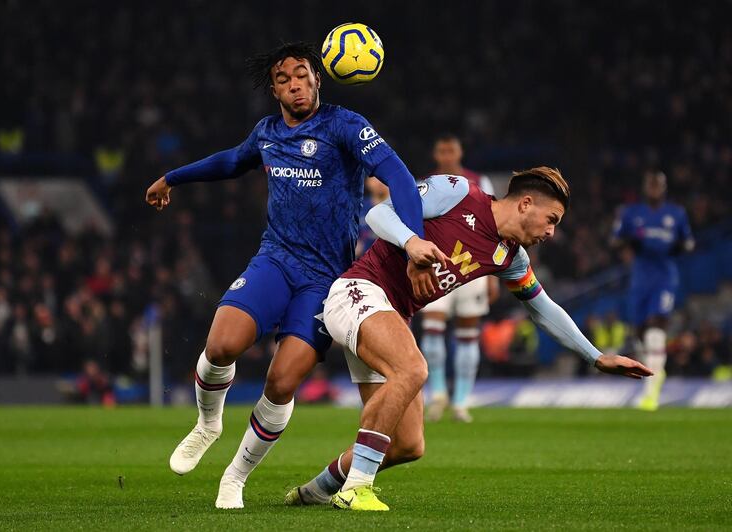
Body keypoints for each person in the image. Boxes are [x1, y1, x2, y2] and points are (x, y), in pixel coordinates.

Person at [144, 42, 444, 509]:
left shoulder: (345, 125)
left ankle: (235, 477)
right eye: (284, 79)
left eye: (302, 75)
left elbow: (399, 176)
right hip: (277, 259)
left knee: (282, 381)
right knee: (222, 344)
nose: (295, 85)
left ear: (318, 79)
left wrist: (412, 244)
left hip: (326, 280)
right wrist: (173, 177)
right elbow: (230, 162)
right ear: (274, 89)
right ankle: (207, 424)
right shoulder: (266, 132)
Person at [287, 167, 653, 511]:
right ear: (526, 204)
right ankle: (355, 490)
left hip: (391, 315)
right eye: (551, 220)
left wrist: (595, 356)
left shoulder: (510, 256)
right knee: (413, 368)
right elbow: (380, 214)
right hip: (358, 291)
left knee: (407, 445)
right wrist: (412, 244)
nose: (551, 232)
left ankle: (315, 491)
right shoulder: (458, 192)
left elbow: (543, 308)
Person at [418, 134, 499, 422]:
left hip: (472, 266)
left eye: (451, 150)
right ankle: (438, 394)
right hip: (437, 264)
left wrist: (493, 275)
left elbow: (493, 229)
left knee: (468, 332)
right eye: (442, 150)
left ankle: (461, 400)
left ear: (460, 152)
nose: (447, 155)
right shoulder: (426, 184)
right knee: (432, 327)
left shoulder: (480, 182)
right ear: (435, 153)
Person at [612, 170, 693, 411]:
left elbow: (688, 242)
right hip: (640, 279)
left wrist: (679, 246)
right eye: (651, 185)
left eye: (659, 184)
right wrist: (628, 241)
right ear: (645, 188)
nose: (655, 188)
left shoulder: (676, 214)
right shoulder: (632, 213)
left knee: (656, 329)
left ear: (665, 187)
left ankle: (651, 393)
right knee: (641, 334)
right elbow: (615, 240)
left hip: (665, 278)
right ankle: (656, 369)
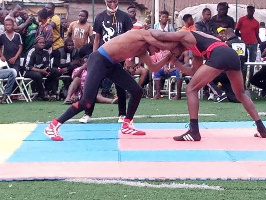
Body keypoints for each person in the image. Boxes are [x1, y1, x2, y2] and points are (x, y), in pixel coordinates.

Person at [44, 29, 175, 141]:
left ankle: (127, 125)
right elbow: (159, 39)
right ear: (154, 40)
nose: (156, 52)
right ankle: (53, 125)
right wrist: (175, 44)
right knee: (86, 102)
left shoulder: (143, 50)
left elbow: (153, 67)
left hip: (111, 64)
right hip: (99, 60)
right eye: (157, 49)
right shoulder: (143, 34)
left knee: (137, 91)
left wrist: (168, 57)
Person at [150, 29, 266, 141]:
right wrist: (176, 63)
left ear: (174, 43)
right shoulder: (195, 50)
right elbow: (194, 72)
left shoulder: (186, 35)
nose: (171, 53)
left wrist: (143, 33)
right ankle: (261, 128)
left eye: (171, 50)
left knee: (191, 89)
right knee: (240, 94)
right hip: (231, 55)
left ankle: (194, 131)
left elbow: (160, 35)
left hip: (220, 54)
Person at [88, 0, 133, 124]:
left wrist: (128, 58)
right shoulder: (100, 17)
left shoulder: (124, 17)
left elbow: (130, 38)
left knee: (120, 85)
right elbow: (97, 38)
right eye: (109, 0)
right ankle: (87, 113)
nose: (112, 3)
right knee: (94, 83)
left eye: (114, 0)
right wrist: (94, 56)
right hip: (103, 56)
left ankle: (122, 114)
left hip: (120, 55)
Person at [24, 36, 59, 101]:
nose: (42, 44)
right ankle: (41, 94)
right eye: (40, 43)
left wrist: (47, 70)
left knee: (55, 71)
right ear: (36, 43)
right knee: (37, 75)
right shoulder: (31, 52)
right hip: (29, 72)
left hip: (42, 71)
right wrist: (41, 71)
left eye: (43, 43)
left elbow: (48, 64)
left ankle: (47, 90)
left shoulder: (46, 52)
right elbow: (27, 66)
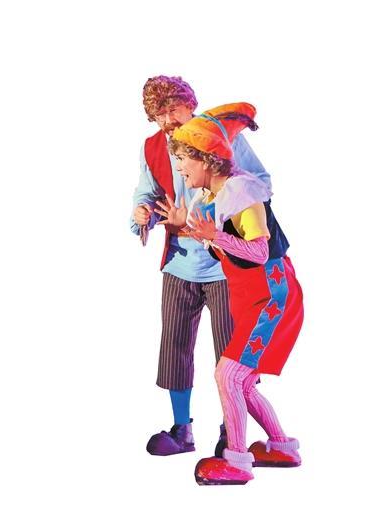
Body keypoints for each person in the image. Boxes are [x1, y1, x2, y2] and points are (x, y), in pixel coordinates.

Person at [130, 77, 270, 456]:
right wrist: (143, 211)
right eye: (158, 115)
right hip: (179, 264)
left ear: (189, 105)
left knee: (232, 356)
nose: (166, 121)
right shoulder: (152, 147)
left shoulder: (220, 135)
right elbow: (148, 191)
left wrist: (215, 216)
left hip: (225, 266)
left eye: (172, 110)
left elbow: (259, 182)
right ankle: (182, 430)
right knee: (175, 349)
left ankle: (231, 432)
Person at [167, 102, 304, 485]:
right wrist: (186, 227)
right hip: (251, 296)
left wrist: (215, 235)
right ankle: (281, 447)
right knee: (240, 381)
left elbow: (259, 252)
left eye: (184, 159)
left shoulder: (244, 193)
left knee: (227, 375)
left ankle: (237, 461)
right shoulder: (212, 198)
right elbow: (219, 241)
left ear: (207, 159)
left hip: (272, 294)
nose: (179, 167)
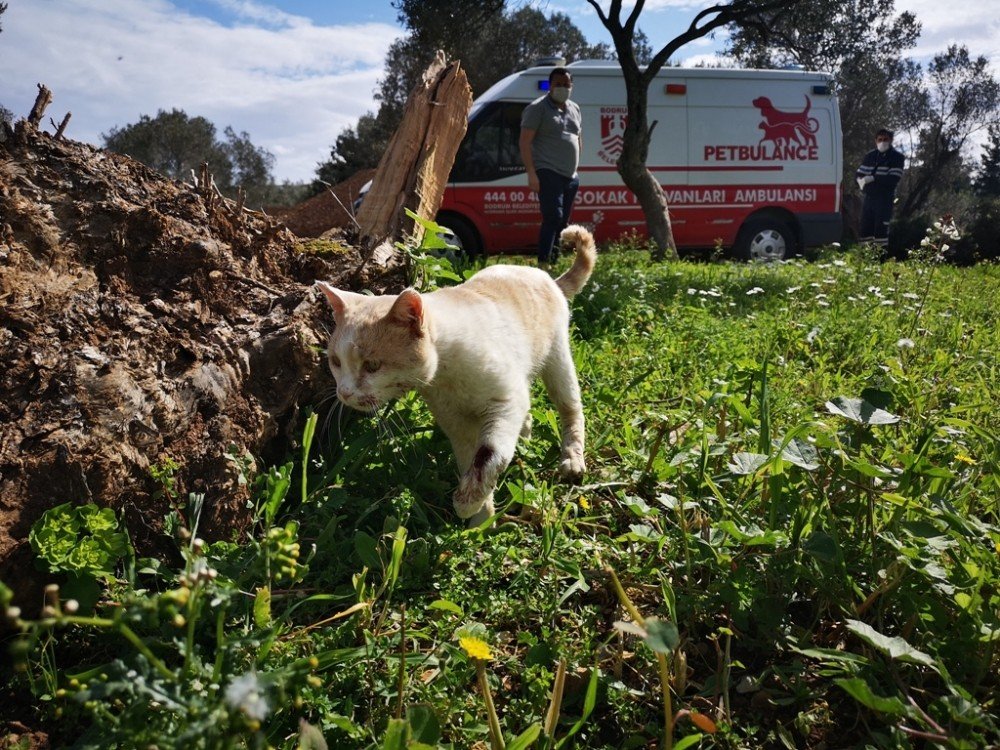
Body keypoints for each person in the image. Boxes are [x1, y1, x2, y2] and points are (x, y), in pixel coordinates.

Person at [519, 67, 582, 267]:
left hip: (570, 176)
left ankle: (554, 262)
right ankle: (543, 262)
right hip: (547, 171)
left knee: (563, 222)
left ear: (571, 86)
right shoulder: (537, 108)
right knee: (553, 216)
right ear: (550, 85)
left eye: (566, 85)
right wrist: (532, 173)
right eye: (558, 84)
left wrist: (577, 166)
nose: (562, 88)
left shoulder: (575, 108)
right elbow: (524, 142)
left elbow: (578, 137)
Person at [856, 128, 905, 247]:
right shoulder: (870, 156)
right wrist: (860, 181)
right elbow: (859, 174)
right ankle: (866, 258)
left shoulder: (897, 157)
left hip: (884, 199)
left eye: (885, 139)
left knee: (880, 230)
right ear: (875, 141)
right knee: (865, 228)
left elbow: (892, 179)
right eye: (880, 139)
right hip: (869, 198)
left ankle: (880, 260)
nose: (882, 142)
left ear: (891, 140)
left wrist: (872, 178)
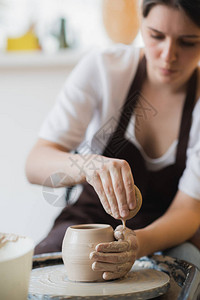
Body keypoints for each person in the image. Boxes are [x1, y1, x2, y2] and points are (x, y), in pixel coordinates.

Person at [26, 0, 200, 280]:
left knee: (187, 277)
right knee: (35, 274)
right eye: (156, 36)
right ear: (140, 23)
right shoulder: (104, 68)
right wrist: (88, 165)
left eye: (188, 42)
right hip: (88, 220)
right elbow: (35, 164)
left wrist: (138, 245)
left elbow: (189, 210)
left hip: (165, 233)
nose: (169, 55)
* * *
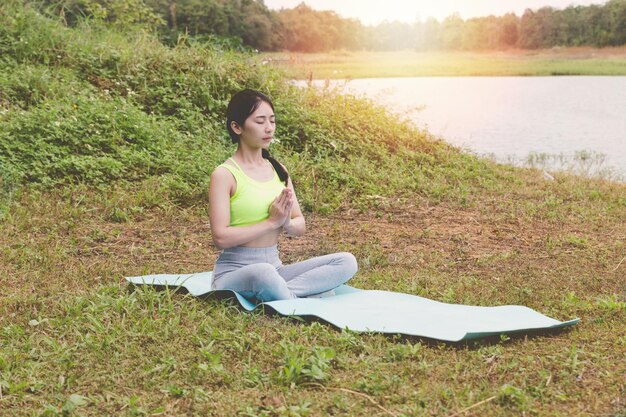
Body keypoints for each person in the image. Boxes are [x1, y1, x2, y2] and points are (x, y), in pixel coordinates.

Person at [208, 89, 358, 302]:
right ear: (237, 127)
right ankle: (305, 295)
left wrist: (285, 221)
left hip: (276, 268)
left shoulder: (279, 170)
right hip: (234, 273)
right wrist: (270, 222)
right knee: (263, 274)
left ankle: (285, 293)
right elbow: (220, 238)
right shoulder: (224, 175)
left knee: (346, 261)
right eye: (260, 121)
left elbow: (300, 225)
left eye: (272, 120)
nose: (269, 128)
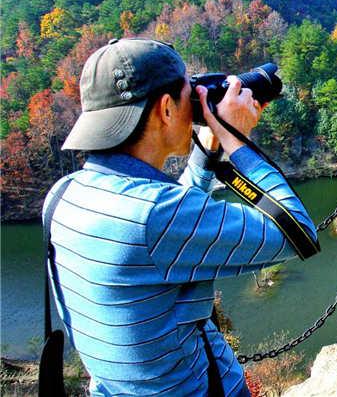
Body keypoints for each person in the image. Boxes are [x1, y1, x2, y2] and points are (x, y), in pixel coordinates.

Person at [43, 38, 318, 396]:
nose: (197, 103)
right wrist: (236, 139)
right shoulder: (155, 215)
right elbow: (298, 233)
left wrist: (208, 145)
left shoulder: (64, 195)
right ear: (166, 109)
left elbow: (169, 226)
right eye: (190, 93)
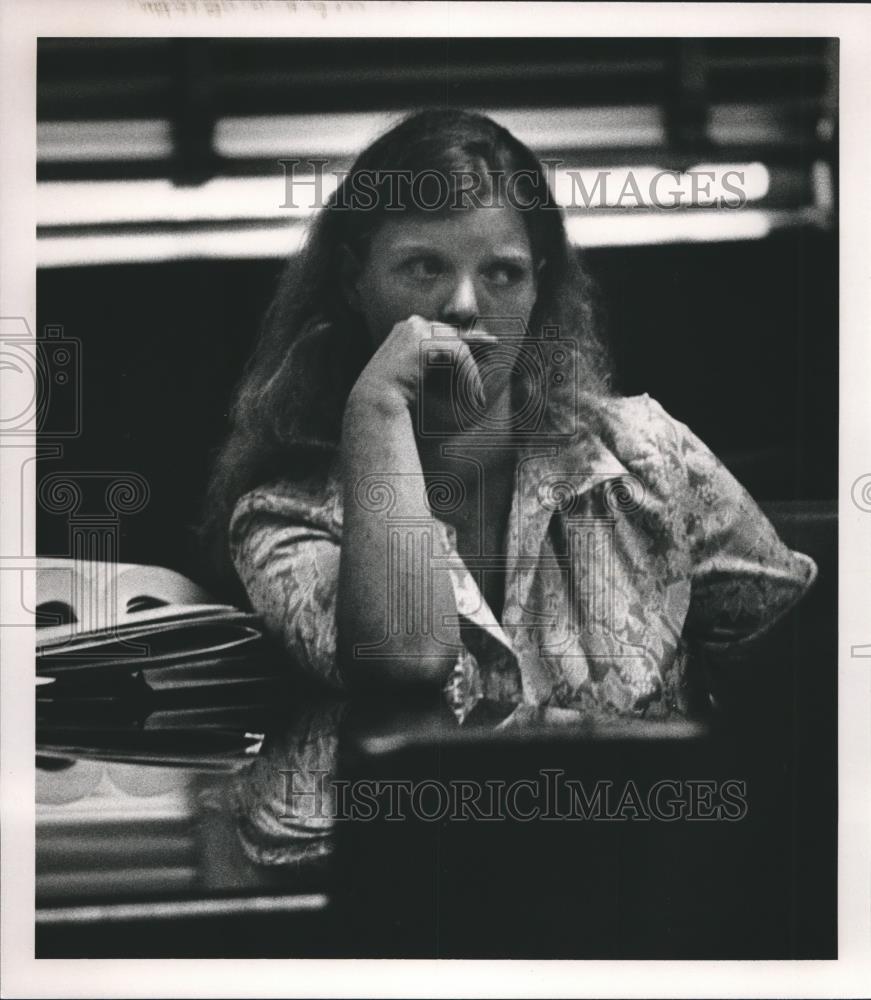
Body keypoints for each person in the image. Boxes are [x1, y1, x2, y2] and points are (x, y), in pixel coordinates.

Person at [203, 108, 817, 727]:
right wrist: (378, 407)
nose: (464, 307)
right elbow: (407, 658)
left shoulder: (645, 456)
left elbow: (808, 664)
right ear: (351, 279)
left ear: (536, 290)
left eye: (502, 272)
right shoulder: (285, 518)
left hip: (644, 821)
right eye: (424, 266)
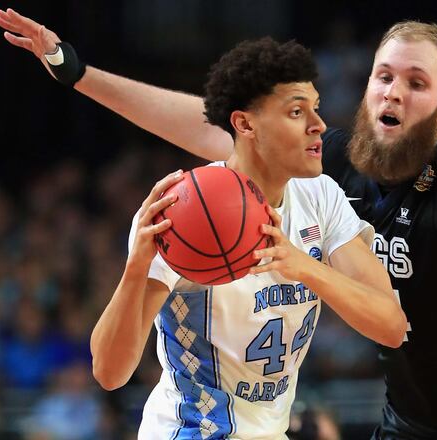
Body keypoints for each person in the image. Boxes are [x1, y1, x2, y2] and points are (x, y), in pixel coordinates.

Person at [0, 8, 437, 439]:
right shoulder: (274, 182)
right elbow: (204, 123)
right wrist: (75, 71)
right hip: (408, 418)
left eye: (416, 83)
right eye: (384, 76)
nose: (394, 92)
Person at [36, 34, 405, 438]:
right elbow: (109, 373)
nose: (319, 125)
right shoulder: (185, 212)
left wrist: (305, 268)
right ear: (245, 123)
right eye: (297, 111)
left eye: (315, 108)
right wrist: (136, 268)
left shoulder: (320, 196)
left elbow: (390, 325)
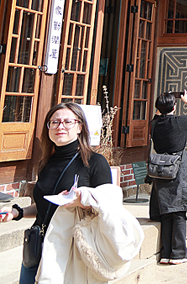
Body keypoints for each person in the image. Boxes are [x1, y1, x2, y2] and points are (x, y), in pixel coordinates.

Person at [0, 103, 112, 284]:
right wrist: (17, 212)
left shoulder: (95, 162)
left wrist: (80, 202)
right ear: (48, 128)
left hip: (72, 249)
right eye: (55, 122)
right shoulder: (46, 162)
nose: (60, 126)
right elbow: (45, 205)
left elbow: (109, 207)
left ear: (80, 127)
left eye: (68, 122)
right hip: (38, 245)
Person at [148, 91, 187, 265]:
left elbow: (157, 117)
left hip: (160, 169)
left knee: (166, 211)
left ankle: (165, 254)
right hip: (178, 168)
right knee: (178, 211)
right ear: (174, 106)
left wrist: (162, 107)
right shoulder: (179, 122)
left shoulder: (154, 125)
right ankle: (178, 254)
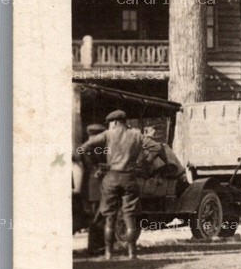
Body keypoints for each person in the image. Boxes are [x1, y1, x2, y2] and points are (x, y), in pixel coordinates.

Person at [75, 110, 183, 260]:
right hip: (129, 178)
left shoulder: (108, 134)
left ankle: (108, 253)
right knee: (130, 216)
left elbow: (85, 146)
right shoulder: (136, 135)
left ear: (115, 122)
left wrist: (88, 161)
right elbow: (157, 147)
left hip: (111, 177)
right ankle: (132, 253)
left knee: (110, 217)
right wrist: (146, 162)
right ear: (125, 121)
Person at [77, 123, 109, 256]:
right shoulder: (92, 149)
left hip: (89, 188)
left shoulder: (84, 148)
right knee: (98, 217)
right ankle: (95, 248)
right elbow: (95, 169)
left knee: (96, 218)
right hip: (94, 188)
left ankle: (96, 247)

Problem
All lines in the listing above from the line containing "left elbow: (130, 38)" to the line containing "left hip: (120, 55)", inclusive, should be retyped exactly; no other lines should appear.

Answer to the problem
left elbow: (130, 38)
left knee: (120, 85)
right elbow: (97, 38)
right eye: (109, 0)
right ankle: (87, 113)
nose: (112, 3)
right knee: (94, 83)
left eye: (114, 0)
right wrist: (94, 56)
right hip: (103, 56)
left ankle: (122, 114)
left hip: (120, 55)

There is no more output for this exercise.